Explore BW Infrared Photography with Two Great FPP Films!
Greetings Fellow Film Shooters!
This week at the FPP, our own Mark O'Brien shares his tips for nailing stunning infrared BW photos, every time! Read on to find out how you too can incorporate this unique look into your BW photography.
Happy summer and SHOOT FILM!
Maybe you'd like to try shooting black and white infrared film? Two films that are easy to obtain are Ilford's SFX 200 and Svema Foto 200, both available at the Film Photography Project Store.
Both of these films can be used for near-IR images using orange to deep red filters. Both are panchromatic BW films that require no special processing, and with the right filters and settings and light conditions, will allow you to produce some stunning images.
Photo above: Aldo Altamirano
Nikon F6 / AF 50mm f/1.4D / Hoya R72 filter
You should be aware that the infrared effect is going to be the strongest on a sunny day, especially mid-day. Foliage is going to be reflecting a lot of IR, but overcast skies or late day/early morning just are not ideal for what we want to accomplish here. Keep that in mind to avoid disappointment.
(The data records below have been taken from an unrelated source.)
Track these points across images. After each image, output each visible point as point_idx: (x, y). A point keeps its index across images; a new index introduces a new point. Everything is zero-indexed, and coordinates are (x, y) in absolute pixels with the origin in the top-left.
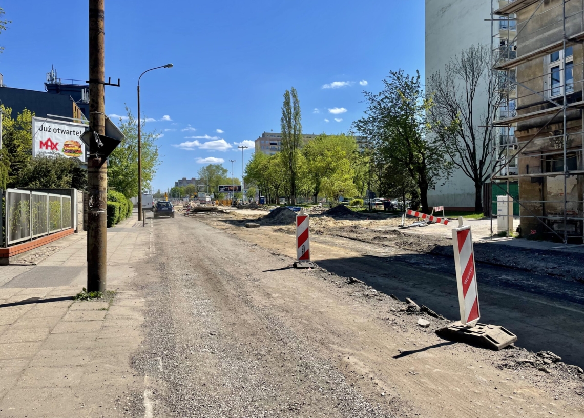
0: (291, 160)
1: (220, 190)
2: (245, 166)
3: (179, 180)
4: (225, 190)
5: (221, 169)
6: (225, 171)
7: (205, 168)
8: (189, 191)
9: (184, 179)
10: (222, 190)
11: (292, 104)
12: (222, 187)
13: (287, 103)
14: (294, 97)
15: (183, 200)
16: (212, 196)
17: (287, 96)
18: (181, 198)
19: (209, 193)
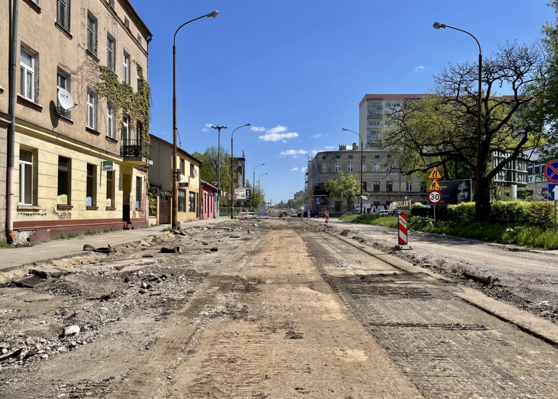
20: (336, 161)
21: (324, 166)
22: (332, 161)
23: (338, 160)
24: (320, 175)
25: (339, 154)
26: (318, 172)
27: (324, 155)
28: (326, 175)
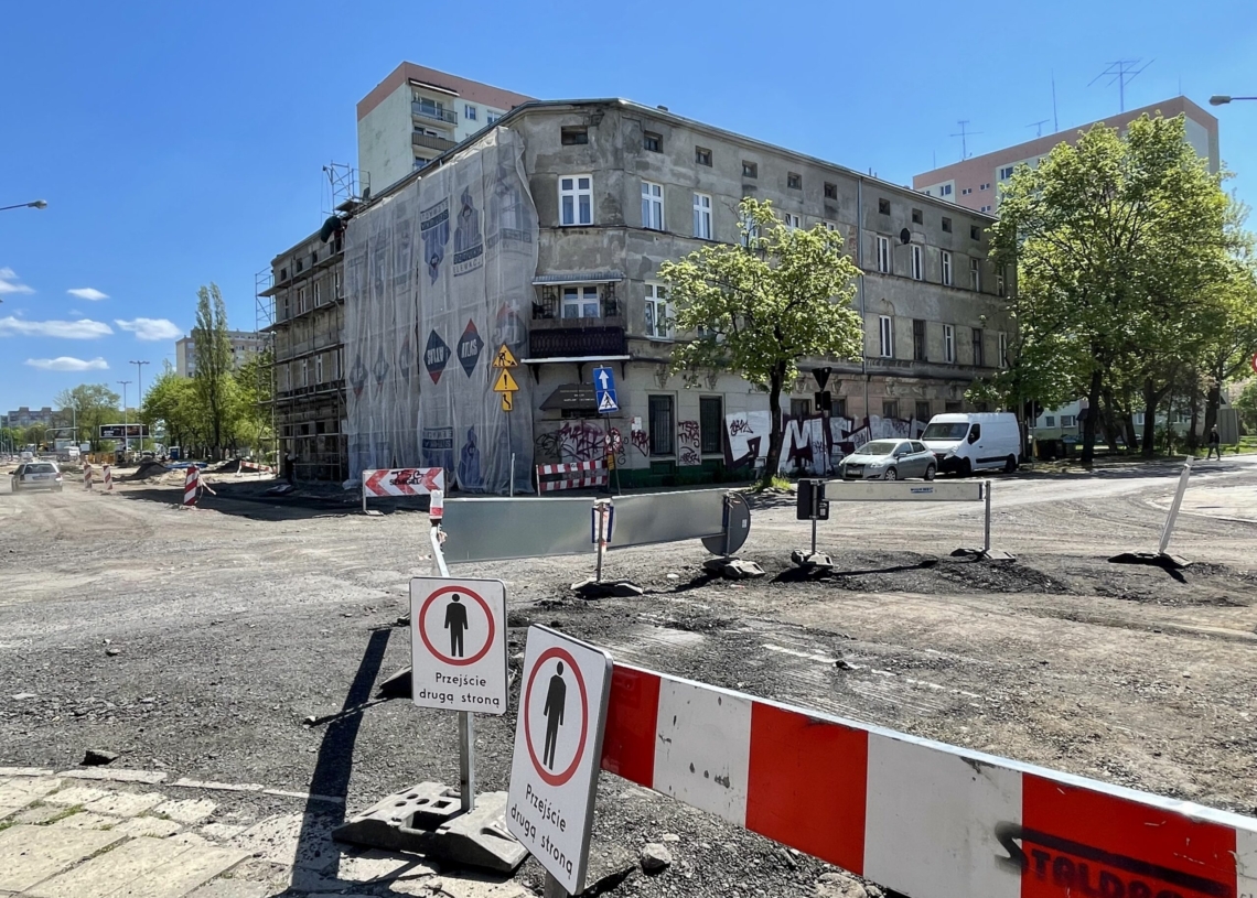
0: (213, 391)
1: (103, 434)
2: (143, 396)
3: (11, 413)
4: (114, 434)
5: (106, 394)
6: (114, 398)
7: (71, 393)
8: (34, 437)
9: (24, 411)
10: (108, 433)
11: (212, 308)
12: (108, 428)
13: (204, 306)
14: (216, 296)
15: (20, 455)
16: (86, 446)
17: (203, 294)
18: (15, 450)
19: (80, 439)
20: (645, 166)
21: (568, 185)
22: (628, 156)
23: (651, 157)
24: (545, 241)
25: (657, 128)
26: (534, 218)
27: (574, 121)
28: (589, 239)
Above: Spectral sensitivity chart from Ilford.
Infrared is at 700-900nm, and most films are insensitive to those wavelengths. You can see that the SFX 200 is most senstive to IR at 720nm, which is enough to produce the Wood Effect with filtration.
Let's examine each film and I'll then show examples so that you don't have to do the trial and error.
Ilford's SFX 200 has been around for quite a long time, and while it can be easily used as a "normal" 200 ISO BW film, you can also use filters to eliminate a lot of visible light and let the infrared take over. However, you should use a tripod as the exposure times are significantly longer. My rule of thumb is to use a deep red filter (#25 RED) and set the ISO 2-3 stops lower and use what the meter tells you, or keep the ISO at 200, and add 2-3 stops of exposure over the meter reading. I often use an aperture of f/16, so that I don't have to worry about IR focus as everything will be fine with the minimum aperture - but it does require longer exposures. In addition, using a polarizer is another 2 stops of light loss, making the exposure even longer.
Use a R29 deep red filter for good results.
Above: Filter chart from Ilford.
The typical mistake made by photographers new to IR film is that they don't expose the film long enough. I recommend using the R25 or R29 filters - not the opaque R72 IR filter, because it starts at 750nm and blocks most visible light. However, if you do try a R72 filter, you'll have to compose without it, and attach it to make the exposure, with at least +5 stops of exposure. The amount of Wood Effect is determined by the film sensitivity and the filtration, plus some fudge factoring of overexposure. For the R25 and R29 filters, I suggest that you bracket your shots by +1, +2, +3 stops and see how the negatives look afterwards.
above: SFX 200 with a deep red filter, Minolta X700. Photo by Mark O'Brien.
SVEMA FOTO 200
I don't have any fancy charts or exposure information for this film, but I did extensively test it in 2020, and based upon what I shot, it's a good candidate as an extended-red BW film, with similar results that one might expect from the SFX 200.
above: Svema Foto 200 is a favorite film of the FPP Staff (and is a great everyday film to use - with or without filters!) Photo by Leslie Lazenby
In "normal" use, the Svema Foto 200 is a good panchromatic film with low grain on a thin polyester film base. It pipes light, so load in subdued light!
Below: Svema Foto 200 in normal light, no filtration:
Below: Svema Foto 200 - This was with a red 25A filter, +1 stop
Below: Svema Foto 200 with Red filter + Polarizer, +1 stop
The great thing about the near-IR sensitivity of Svema Foto 200 is that it should encourage some experimentation. Try a R29 filter instead of a R25 filter, overexpose with a deep red filter and see if that results in the effect you are after. Try shooting models with these films and with the red filters to see how they affect the skin tone / image.